Wednesday, September 29, 2010
Click to enlarge
Read on if you're interested in the c64 machine limitations.
This is simple commodore 64 hi-res mode. The machine has a built-in palette that is approximately this:
I say approximately because these colors were not exactly picked from the machine itself, as this is notoriously tricky to do. The c64 palettes you might find on the internet are perceptual variations of how approximately the real colors would look on some c64s. These colors, however, cannot be altered. They have to be worked with as is. All c64 images you might find on the internet are using a slight variation of this palette and trying to do tricks so it looks like they're not limited by palettization at all. I like the palette, I like artistic limitations, so I use the pure colors it has on there a lot without interlace flickering and other techniques to blur middle shades and use them as primary ones.
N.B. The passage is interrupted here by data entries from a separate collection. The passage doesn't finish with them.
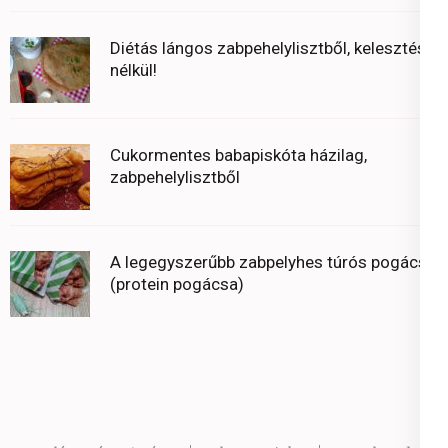
Diétás lángos zabpehelylisztből, kelesztés
nélkül!
Cukormentes babapiskóta házilag,
zabpehelylisztből
A legegyszerűbb zabpelyhes túrós pogácsa
(protein pogácsa)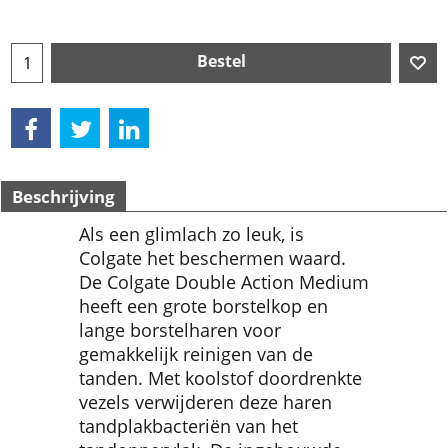
Bestel
Beschrijving
Als een glimlach zo leuk, is
Colgate het beschermen waard.
De Colgate Double Action Medium
heeft een grote borstelkop en
lange borstelharen voor
gemakkelijk reinigen van de
tanden. Met koolstof doordrenkte
vezels verwijderen deze haren
tandplakbacteriën van het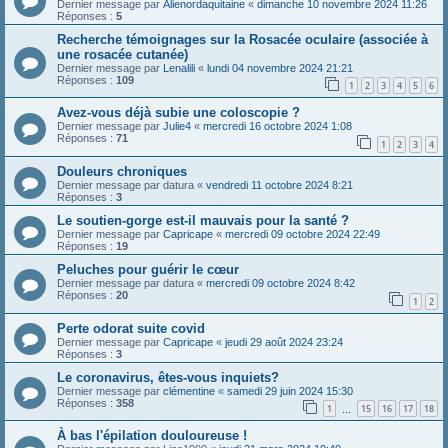
Dernier message par
Alienordaquitaine
«
dimanche 10 novembre 2024 11:26
Réponses :
5
Recherche témoignages sur la Rosacée oculaire (associée à
une rosacée cutanée)
Dernier message par
Lenalili
«
lundi 04 novembre 2024 21:21
Réponses :
109
1
2
3
4
5
6
Avez-vous déjà subie une coloscopie ?
Dernier message par
Julie4
«
mercredi 16 octobre 2024 1:08
Réponses :
71
1
2
3
4
Douleurs chroniques
Dernier message par
datura
«
vendredi 11 octobre 2024 8:21
Réponses :
3
Le soutien-gorge est-il mauvais pour la santé ?
Dernier message par
Capricape
«
mercredi 09 octobre 2024 22:49
Réponses :
19
Peluches pour guérir le cœur
Dernier message par
datura
«
mercredi 09 octobre 2024 8:42
Réponses :
20
1
2
Perte odorat suite covid
Dernier message par
Capricape
«
jeudi 29 août 2024 23:24
Réponses :
3
Le coronavirus, êtes-vous inquiets?
Dernier message par
clémentine
«
samedi 29 juin 2024 15:30
Réponses :
358
1
15
16
17
18
…
À bas l'épilation douloureuse !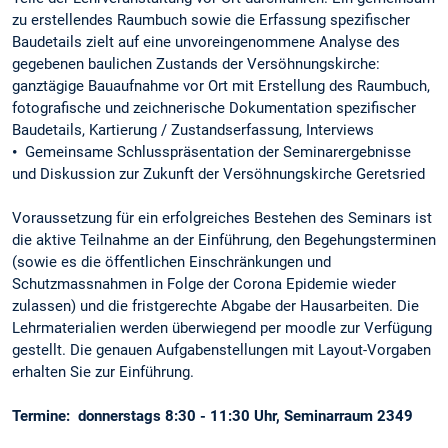
zu erstellendes Raumbuch sowie die Erfassung spezifischer
Baudetails zielt auf eine unvoreingenommene Analyse des
gegebenen baulichen Zustands der Versöhnungskirche:
ganztägige Bauaufnahme vor Ort mit Erstellung des Raumbuch,
fotografische und zeichnerische Dokumentation spezifischer
Baudetails, Kartierung / Zustandserfassung, Interviews
•
Gemeinsame Schlusspräsentation der Seminarergebnisse
und Diskussion zur Zukunft der Versöhnungskirche Geretsried
Voraussetzung für ein erfolgreiches Bestehen des Seminars ist
die aktive Teilnahme an der Einführung, den Begehungsterminen
(sowie es die öffentlichen Einschränkungen und
Schutzmassnahmen in Folge der Corona Epidemie wieder
zulassen) und die fristgerechte Abgabe der Hausarbeiten. Die
Lehrmaterialien werden überwiegend per moodle zur Verfügung
gestellt. Die genauen Aufgabenstellungen mit Layout-Vorgaben
erhalten Sie zur Einführung.
Termine: donnerstags 8:30 - 11:30 Uhr, Seminarraum 2349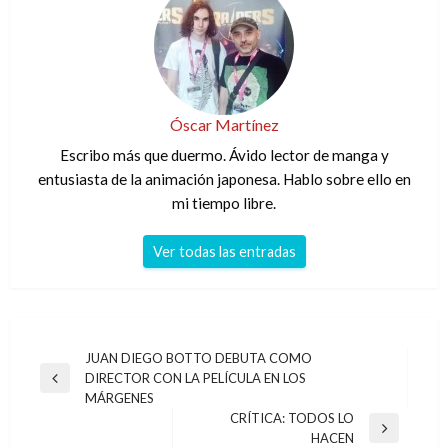
Óscar Martínez
Escribo más que duermo. Ávido lector de manga y
entusiasta de la animación japonesa. Hablo sobre ello en
mi tiempo libre.
Ver todas las entradas
Navegación
JUAN DIEGO BOTTO DEBUTA COMO
DIRECTOR CON LA PELÍCULA EN LOS
de
Entrada
MÁRGENES
anterior
entradas
CRÍTICA: TODOS LO
Entrada
HACEN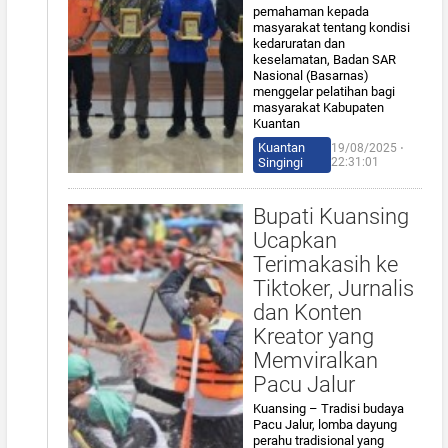
pemahaman kepada
masyarakat tentang kondisi
kedaruratan dan
keselamatan, Badan SAR
Nasional (Basarnas)
menggelar pelatihan bagi
masyarakat Kabupaten
Kuantan
Kuantan
19/08/2025 ⋅
Singingi
22:31:01
Bupati Kuansing
Ucapkan
Terimakasih ke
Tiktoker, Jurnalis
dan Konten
Kreator yang
Memviralkan
Pacu Jalur
Kuansing – Tradisi budaya
Pacu Jalur, lomba dayung
perahu tradisional yang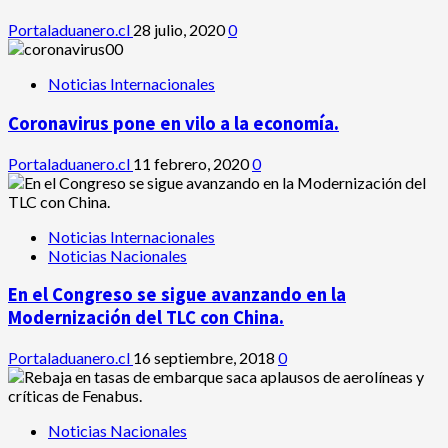
Portaladuanero.cl
28 julio, 2020
0
Noticias Internacionales
Coronavirus pone en vilo a la economía.
Portaladuanero.cl
11 febrero, 2020
0
Noticias Internacionales
Noticias Nacionales
En el Congreso se sigue avanzando en la
Modernización del TLC con China.
Portaladuanero.cl
16 septiembre, 2018
0
Noticias Nacionales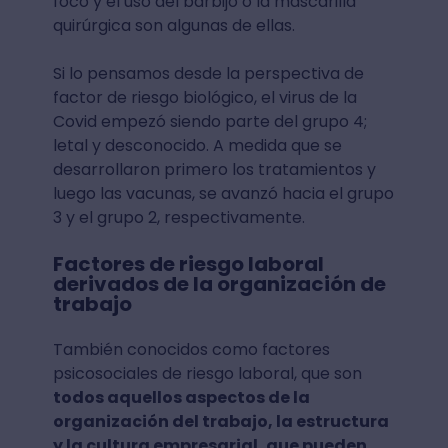
foco y el uso del barbijo o la mascarilla
quirúrgica son algunas de ellas.
Si lo pensamos desde la perspectiva de
factor de riesgo biológico, el virus de la
Covid empezó siendo parte del grupo 4;
letal y desconocido. A medida que se
desarrollaron primero los tratamientos y
luego las vacunas, se avanzó hacia el grupo
3 y el grupo 2, respectivamente.
Factores de riesgo laboral
derivados de la organización de
trabajo
También conocidos como factores
psicosociales de riesgo laboral, que son
todos aquellos aspectos de la
organización del trabajo, la estructura
y la cultura empresarial, que pueden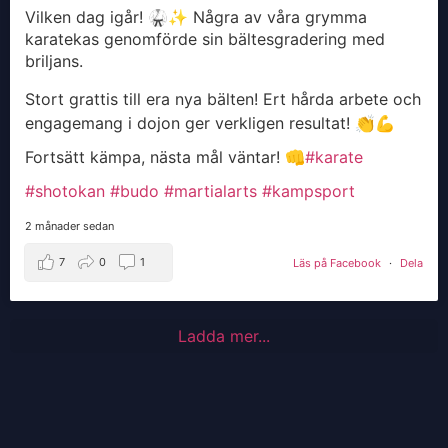
Vilken dag igår! 🥋✨ Några av våra grymma
karatekas genomförde sin bältesgradering med
briljans.
Stort grattis till era nya bälten! Ert hårda arbete och
engagemang i dojon ger verkligen resultat! 👏💪
Fortsätt kämpa, nästa mål väntar! 👊
#karate
#shotokan
#budo
#martialarts
#kampsport
2 månader sedan
7
0
1
Läs på Facebook
·
Dela
Ladda mer...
The main difficulty with the c64 HiRes mode then, is that the screen real estate is segmented in a series of 8x8 pixel blocks, in which there can be only two colors from the available 16 showing at the same time. Look at this for a disambiguation of the process.
(click to enlarge)
Therefore it is difficult to use a lot of colors in close proximity to shade the represented item properly. A lot of fiddling about with 8x8 cell borders just for a simple bevel highlight, for example. And dithering (the little checkerboard patterns between two colors that do soft fades) needs to belong to its cell as well, can't mix a lot at the same time without dreaded attribute clash.
The top image in the post has the border around the screen alternated between the whole palette. I like a few of them more than others, the dark blue background, the light red one and the green I ended up using for the final piece.
C64 HiRes is good at duochromatic images (black and white, for example) as it was originally intended for hi resolution text mode on the machine. It's also pretty good at 90 degree dependent images (imagine a graphical word processor with its various panels open for example) where you can play with the 8x8 squares to their advantage. However it doesn't do curves and full color very well (the other native mode of the c64, 'multicolor' sacrifices half its horisontal resolution to get 3+1 colors per cell instead, giving the appearance of the pixels being wide). I wanted to challenge the machine - and myself - to make a colorful curvy picture in HiRes.
Actually, let's not understate the significance of the object in the picture, this isn't just an exercise, it's a celebration of one of the most beautiful things in life, I count it as being as significant (personally) as any of my comics or whatever else you might find on this blog.